Los satisfechos, los gordos, los lindos/ Los rintintín y sus secuaces, los que cómo no, por aquí/ Los que ganan, los que son queridos hasta la empuñadura/ Los flautistas acompañados por ratones,/ Los vendedores y sus compradores,/ Los caballeros ligeramente sobrehumanos/ Los hombres vestidos de truenos y las mujeres de relámpagos,/ Los delicados, los sensatos, los finos,/ Los amables, los dulces, los comestibles y los bebestibles. /Felices las aves, el estiércol, las piedras./Pero que den paso a los que hacen los mundos y los sueños/ Las ilusiones, las sinfonías, las palabras que nos desbaratan/ Y nos construyen, los más locos que sus madres, los más borrachos que sus padres y más delincuentes que sus hijos/ Y más devorados por amores calcinantes/ Que les dejen su sitio en el infierno, y basta.
Otro de los poemas más sencillos y hermosos de la poesía cubana es Con las mismas manos.
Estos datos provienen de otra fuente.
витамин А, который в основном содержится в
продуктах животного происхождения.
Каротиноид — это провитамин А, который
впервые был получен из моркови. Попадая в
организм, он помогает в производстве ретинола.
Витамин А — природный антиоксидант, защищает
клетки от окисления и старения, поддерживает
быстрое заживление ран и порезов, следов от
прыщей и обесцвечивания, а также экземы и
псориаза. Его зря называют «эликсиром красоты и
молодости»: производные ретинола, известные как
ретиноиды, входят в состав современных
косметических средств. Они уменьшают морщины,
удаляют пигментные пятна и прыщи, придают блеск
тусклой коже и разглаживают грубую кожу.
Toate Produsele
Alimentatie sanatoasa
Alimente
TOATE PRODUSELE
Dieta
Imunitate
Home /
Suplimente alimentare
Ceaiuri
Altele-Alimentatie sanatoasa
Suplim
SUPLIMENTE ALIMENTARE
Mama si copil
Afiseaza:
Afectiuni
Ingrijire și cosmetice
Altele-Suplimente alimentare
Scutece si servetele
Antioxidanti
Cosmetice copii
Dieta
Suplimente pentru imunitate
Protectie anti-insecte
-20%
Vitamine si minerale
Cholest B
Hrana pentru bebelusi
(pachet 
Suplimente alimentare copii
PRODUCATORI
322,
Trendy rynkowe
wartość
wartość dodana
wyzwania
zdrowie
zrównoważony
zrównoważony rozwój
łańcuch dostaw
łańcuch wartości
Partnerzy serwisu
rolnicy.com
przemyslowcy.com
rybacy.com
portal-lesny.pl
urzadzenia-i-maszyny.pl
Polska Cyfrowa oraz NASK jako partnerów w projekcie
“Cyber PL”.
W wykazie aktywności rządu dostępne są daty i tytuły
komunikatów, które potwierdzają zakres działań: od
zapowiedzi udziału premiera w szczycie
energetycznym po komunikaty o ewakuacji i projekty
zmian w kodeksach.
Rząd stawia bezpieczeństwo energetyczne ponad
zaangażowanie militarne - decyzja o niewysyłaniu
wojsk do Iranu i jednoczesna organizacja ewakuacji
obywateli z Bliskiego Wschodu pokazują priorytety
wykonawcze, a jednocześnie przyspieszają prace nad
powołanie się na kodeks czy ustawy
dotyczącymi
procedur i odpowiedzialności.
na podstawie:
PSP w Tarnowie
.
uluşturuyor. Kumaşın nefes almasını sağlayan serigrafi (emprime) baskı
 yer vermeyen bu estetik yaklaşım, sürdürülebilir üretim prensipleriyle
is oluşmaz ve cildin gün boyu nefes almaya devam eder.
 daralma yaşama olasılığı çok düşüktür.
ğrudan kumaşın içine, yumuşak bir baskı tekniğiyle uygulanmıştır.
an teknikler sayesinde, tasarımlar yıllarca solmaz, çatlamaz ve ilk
Con las mismas manos de acariciarte estoy construyendo una escuela/Llegué casi al amanecer, con las que pensé que serían ropas de trabajo,/ Pero los hombres y los muchachos que, en sus harapos esperaban/Todavía me dijeron señor/ Están en un caserón a medio derruir/ Con unos cuantos catres y palos: allí pasan las noches./ Ahora, en vez de dormir bajo los puentes o en los portales./Uno sabe leer, y lo mandaron a buscar cuando supieron que yo tenía biblioteca./(Es alto, luminoso, y usa una barbita en el insolente rostro mulato.)/Pasé por el que será el comedor escolar, hoy sólo señalado por una zapata./Sobre la cual mi amigo traza con su dedo en el aire ventanales y puertas./Atrás estaban las piedras, y un grupo de muchachos./Las trasladaban en veloces carretillas. Yo pedí una/ Y me eché a aprender el trabajo elemental de los hombres elementales./ Luego tuve mi primera pala y tomé el agua silvestre de los trabajadores,/ Y, fatigado, pensé en ti, en aquella vez/ Que estuviste recogiendo una cosecha hasta que la vista se te nublaba/ Como ahora a mí,/ ¡Qué lejos estábamos de las cosas verdaderas,/ Amor, qué lejos -como uno de otro!/ La conversación y el almuerzo fueron merecidos, y la amistad del pastor/ Hasta hubo una pareja de enamorados que se ruborizaban cuando los señalábamos, riendo,/ Fumando, después del café./ No hay momento en que no piense en ti./ Hoy quizás más,/ Y mientras ayude a construir esta escuela/ Con las mismas manos de acariciarte.